[Information Boundary: Start]

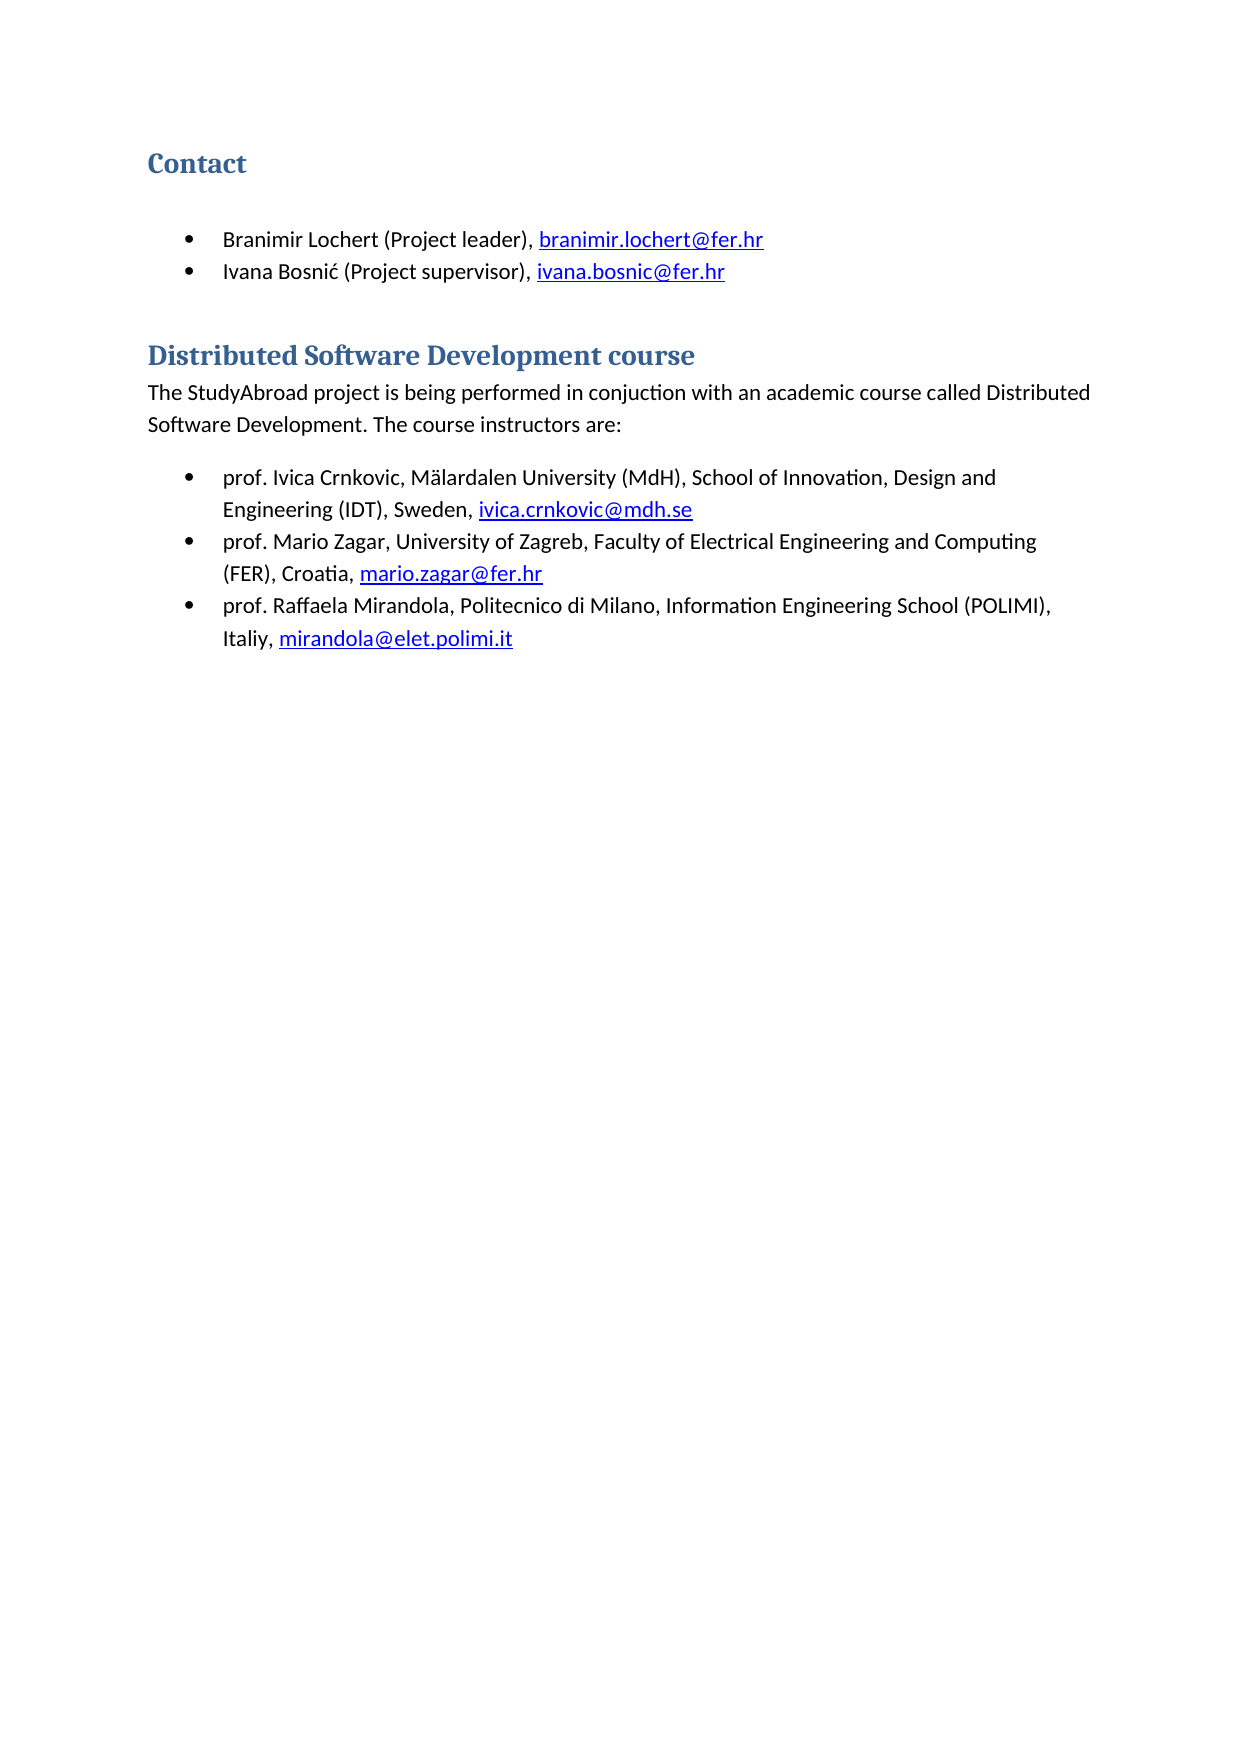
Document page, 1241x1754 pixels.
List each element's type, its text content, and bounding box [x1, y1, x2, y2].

list prof. Ivica Crnkovic, Mälardalen University (MdH), School of Innovation, Design and Engineering (IDT), Sweden, ivica.crnkovic@mdh.se [185, 463, 1093, 523]
text The StudyAbroad project is being performed in conjuction with an academic course called Distributed Software Development. The course instructors are: [148, 378, 1093, 438]
list Ivana Bosnić (Project supervisor), ivana.bosnic@fer.hr [185, 257, 1093, 285]
list Branimir Lochert (Project leader), branimir.lochert@fer.hr [185, 225, 1093, 253]
subtitle Contact [148, 148, 1093, 220]
list prof. Raffaela Mirandola, Politecnico di Milano, Information Engineering School (POLIMI), Italiy, mirandola@elet.polimi.it [185, 592, 1093, 652]
list prof. Mario Zagar, University of Zagreb, Faculty of Electrical Engineering and Computing (FER), Croatia, mario.zagar@fer.hr [185, 527, 1093, 587]
subtitle Distributed Software Development course [148, 339, 1093, 373]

[Information Boundary: End]

§ **Exercise objective**: Make an exact copy of every record, pictures excluded.

§ **Result of this exercise**:
Document page, 1241x1754 pixels.
List each element's type, its text content, and bounding box [x1, y1, x2, y2].

list prof. Ivica Crnkovic, Mälardalen University (MdH), School of Innovation, Design and Engineering (IDT), Sweden, ivica.crnkovic@mdh.se [185, 463, 1093, 523]
text The StudyAbroad project is being performed in conjuction with an academic course called Distributed Software Development. The course instructors are: [148, 378, 1093, 438]
list Ivana Bosnić (Project supervisor), ivana.bosnic@fer.hr [185, 257, 1093, 285]
list Branimir Lochert (Project leader), branimir.lochert@fer.hr [185, 225, 1093, 253]
subtitle Contact [148, 148, 1093, 220]
list prof. Raffaela Mirandola, Politecnico di Milano, Information Engineering School (POLIMI), Italiy, mirandola@elet.polimi.it [185, 592, 1093, 652]
list prof. Mario Zagar, University of Zagreb, Faculty of Electrical Engineering and Computing (FER), Croatia, mario.zagar@fer.hr [185, 527, 1093, 587]
subtitle Distributed Software Development course [148, 339, 1093, 373]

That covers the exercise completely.